A better course of action for the senior-most judges was to evolve a consensus on how best to still the controversy. A whisper campaign against judges by the usual suspects in the SC bar, who, admittedly, are not without private agendas and motives of their own, needed to be handled in a more considered manner. Following last week’s ugliness displayed by the ‘rival’ benches, unsubstantiated charges against the CJI and others have only gained wider currency, whetting curiosity far and wide. Also, aside from making a laughing stock of itself, the highest court played smack into the hands of the political executive which for long has been smarting under the ever-increasing activism of the higher judiciary. Their Lordships cannot defend their own case if they are not above reproach – and are widely seen to be so. Unfortunately, there is now a growing talk of a corrupt judiciary. This can be proven wrong only if, led by the apex court, every judicial authority, high and low, adheres to the highest standards of moral and professional conduct.

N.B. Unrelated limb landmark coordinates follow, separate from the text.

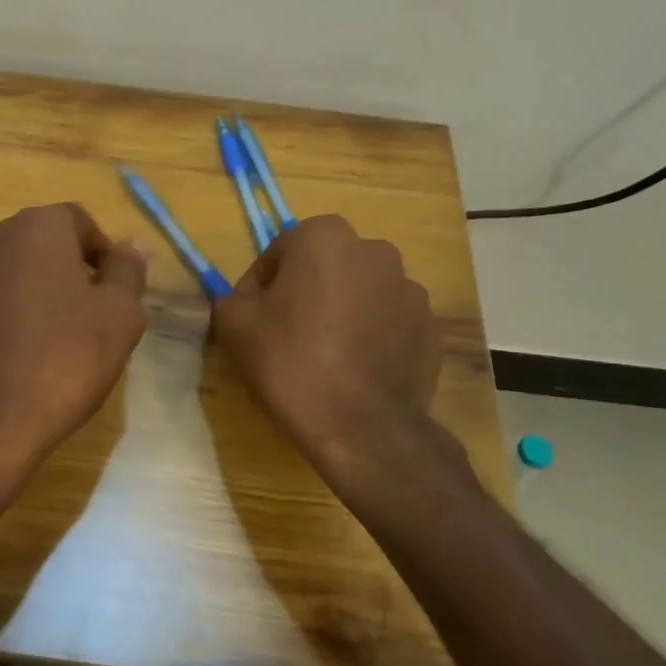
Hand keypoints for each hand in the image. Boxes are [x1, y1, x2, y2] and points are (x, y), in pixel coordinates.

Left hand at [0, 203, 147, 490]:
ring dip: (32, 293)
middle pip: (41, 244)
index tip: (113, 295)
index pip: (80, 222)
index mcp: (37, 228)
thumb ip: (128, 271)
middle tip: (88, 318)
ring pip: (9, 272)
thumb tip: (133, 244)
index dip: (102, 255)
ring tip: (50, 341)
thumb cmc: (63, 360)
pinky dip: (0, 317)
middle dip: (67, 272)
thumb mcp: (120, 316)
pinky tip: (13, 357)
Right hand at [213, 215, 444, 505]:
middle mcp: (374, 250)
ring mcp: (409, 288)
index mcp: (325, 237)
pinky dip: (372, 335)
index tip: (256, 322)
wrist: (362, 427)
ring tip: (326, 356)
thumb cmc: (291, 364)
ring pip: (360, 293)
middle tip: (289, 336)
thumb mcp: (234, 325)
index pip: (279, 254)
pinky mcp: (430, 326)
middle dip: (307, 293)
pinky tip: (356, 369)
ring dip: (342, 312)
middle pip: (324, 268)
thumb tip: (251, 298)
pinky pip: (389, 322)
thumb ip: (235, 296)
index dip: (261, 288)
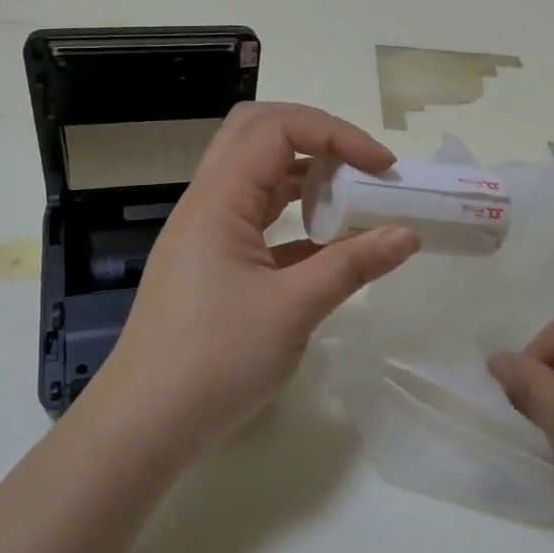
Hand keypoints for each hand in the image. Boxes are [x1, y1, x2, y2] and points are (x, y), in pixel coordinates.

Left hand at [85, 103, 420, 456]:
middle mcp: (207, 202)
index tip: (381, 166)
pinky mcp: (211, 262)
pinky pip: (256, 218)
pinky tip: (329, 245)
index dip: (335, 133)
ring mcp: (206, 233)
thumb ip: (352, 265)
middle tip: (361, 167)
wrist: (146, 424)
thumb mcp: (293, 309)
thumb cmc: (215, 361)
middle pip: (258, 134)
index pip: (276, 128)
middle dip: (316, 138)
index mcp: (218, 199)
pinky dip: (294, 217)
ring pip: (257, 176)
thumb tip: (407, 235)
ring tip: (353, 200)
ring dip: (306, 177)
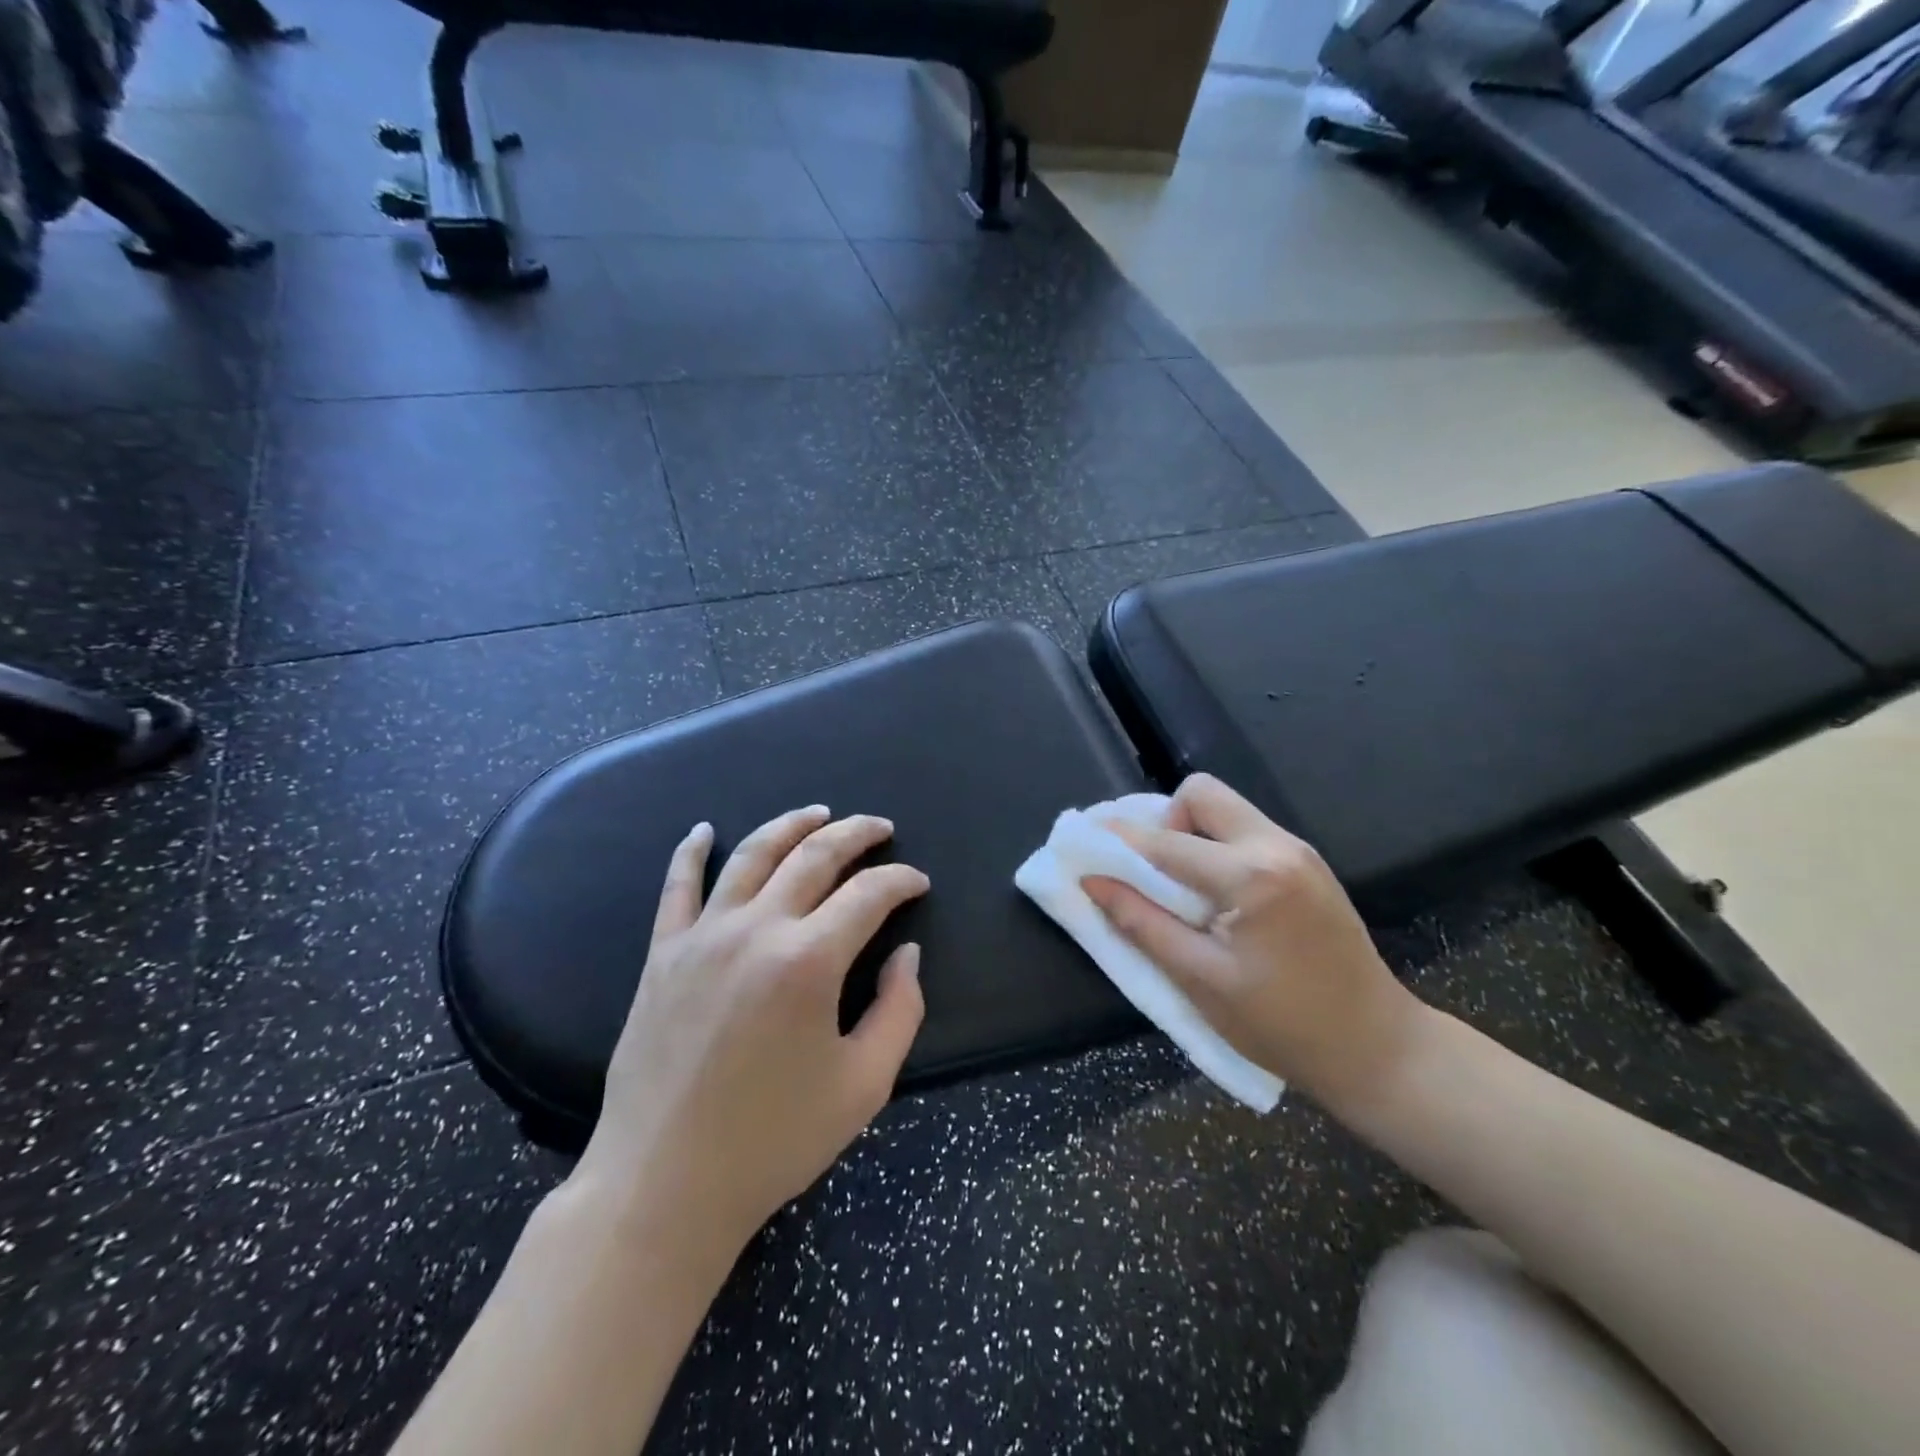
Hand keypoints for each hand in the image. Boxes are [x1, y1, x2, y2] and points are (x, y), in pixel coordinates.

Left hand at [573, 806, 928, 1254]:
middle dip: (855, 833)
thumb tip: (906, 953)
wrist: (664, 1183)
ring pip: (752, 855)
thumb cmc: (774, 1140)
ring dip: (790, 825)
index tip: (918, 882)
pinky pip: (677, 886)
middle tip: (881, 827)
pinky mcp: (663, 954)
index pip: (869, 894)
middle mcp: (756, 929)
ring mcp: (703, 936)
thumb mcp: (864, 1085)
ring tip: (819, 813)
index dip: (901, 880)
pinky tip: (704, 830)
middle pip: (814, 856)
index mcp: (809, 960)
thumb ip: (899, 1009)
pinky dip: (691, 851)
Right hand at [1082, 774, 1424, 1114]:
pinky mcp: (1308, 864)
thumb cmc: (1283, 1026)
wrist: (1379, 1048)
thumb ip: (1141, 923)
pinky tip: (1214, 894)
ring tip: (1178, 887)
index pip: (1166, 841)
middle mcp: (1278, 846)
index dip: (1117, 840)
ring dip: (1190, 833)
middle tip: (1150, 871)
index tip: (1083, 842)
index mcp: (1252, 877)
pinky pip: (1246, 831)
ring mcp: (1299, 851)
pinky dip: (1216, 847)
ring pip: (1226, 808)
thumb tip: (1094, 882)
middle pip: (1202, 793)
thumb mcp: (1200, 981)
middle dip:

Having said that, it is a regrettable that the Supreme Court is still dilly-dallying in finalizing the Memorandum of Procedure governing appointments to the higher judiciary. The National Judicial Appointments Commission Bill was passed by multi-party consensus. It had proposed the constitution of the Commission for appointments to various High Courts and the SC by a multi-member body on which government of the day as well as the opposition  too would  have had representation. A constitution bench headed by the then Chief Justice held the proposed Commission unconstitutional.

That was in October 2015. However, in what now appears to be an unwise concession, the court agreed to frame an MoP about appointments to the higher judiciary. That was in December 2015. Since then, neither the Government nor the SC has  shown any hurry to finalize the MoP with mutual consent. Draft-MoPs have been discussed by the SC and rejected. One of the sticking points was the government’s insistence to reject a proposed appointment on grounds of ‘national security.’ The misgiving that the provision would be used by the executive is not entirely misplaced. Anyway, of late, there has been no progress on framing the MoP. In this backdrop, a two member-bench last month asked the Government to explain the delay.  However, indicating confusion and a breakdown of communication between judges, a few days later, a three-member Bench headed by Chief Justice Misra overruled the two-member bench.

In the earlier decades, the executive had virtually enjoyed a free hand in the matter of these appointments. Only when the power was abused, particularly by law minister Hansraj Bhardwaj, the apex court struck back. The five-member collegium now had the last word, though the nod of the executive was still required. This process too became controversial, with the UPA proposing the NJAC. The enabling Bill was passed after Modi became prime minister. Disinclined to share power, an alarmed SC voided the NJAC. However, having yielded on the MoP, it cannot wriggle out on the commitment. The decision by the CJI-headed bench not to press the Centre would suggest that either he wants to engage the executive or is keen to forget about the MoP as a bad idea.

Meanwhile, in this limbo, appointments to various HCs and even to the SC have virtually come down to a trickle, with a number of HCs working with acting chief justices. Appointments recommended by the collegium await the nod of the executive which shows no dispatch.  The situation needs to be remedied through engagement at the highest levels in the SC and the government. Vacancies in the HCs and the SC further clog the judicial system. In a spirit of mutual accommodation and in good faith the long-delayed MoP ought to be framed. Before the judiciary can work out a modus vivendi with the executive, it is important for it to set its own house in order. CJI Misra owes it to himself to go the extra mile to reassure Brother Judges that he means well by the institution he has come to head by dint of seniority and circumstance.